_Supplied material_:

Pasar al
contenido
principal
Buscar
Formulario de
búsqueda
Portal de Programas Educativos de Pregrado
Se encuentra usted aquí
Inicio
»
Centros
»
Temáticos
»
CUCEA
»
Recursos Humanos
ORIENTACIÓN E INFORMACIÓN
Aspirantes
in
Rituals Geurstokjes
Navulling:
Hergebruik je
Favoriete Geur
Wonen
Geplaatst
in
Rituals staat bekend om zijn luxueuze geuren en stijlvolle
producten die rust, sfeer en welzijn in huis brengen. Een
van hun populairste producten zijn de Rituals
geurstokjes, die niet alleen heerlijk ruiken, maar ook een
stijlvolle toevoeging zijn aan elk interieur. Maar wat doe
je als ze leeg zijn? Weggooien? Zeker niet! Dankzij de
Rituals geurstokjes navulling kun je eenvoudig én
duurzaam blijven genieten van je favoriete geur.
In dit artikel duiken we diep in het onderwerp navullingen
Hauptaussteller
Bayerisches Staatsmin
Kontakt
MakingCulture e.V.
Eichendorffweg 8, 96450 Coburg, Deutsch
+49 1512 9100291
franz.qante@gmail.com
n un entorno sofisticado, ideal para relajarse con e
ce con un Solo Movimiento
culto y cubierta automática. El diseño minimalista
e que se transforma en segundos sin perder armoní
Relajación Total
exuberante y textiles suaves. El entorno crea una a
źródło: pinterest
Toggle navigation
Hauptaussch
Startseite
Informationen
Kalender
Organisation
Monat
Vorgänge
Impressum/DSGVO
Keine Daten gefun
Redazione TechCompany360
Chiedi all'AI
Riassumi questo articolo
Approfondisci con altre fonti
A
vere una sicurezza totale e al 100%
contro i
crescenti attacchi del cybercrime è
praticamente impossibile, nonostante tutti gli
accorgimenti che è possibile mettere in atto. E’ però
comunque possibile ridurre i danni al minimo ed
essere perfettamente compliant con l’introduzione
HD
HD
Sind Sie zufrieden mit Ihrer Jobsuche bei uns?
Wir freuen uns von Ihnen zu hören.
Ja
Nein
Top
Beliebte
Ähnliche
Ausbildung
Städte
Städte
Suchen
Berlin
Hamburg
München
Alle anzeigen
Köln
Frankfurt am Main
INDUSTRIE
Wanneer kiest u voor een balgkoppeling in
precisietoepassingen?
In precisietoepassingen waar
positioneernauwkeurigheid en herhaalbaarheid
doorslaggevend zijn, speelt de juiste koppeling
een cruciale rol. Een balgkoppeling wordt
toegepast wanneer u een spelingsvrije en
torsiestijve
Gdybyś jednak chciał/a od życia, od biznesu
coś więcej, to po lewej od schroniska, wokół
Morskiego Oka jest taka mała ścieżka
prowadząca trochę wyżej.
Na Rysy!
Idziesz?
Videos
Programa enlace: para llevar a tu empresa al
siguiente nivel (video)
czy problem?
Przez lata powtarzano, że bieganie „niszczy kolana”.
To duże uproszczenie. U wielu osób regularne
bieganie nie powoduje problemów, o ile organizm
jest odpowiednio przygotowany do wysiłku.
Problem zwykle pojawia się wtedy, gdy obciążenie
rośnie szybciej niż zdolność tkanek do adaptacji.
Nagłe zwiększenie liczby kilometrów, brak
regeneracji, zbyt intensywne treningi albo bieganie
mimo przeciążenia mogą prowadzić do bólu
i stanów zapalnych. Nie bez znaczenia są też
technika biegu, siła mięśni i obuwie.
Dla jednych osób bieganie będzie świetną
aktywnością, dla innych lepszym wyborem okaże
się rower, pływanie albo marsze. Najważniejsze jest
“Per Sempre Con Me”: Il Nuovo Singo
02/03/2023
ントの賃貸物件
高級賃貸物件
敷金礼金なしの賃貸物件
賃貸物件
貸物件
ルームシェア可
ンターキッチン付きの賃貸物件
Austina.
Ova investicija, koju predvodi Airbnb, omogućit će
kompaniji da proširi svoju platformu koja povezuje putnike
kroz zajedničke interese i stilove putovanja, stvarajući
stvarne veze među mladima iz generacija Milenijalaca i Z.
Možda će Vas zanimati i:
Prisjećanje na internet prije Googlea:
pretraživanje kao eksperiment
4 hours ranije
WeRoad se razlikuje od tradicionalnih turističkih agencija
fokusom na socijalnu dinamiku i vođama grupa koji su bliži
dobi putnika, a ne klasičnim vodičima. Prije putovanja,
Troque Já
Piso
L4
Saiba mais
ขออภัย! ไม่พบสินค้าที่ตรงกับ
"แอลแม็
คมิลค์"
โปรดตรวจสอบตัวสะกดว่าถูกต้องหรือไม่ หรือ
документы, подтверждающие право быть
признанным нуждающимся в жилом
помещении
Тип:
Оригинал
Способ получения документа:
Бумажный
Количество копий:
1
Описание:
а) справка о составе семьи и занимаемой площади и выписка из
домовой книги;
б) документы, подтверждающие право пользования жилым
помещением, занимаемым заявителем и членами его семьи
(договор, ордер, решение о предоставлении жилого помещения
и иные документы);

_What you have to do_: Show me every line of the entries above that holds "para".

_Written answer_:
n un entorno sofisticado, ideal para relajarse con e
Programa enlace: para llevar a tu empresa al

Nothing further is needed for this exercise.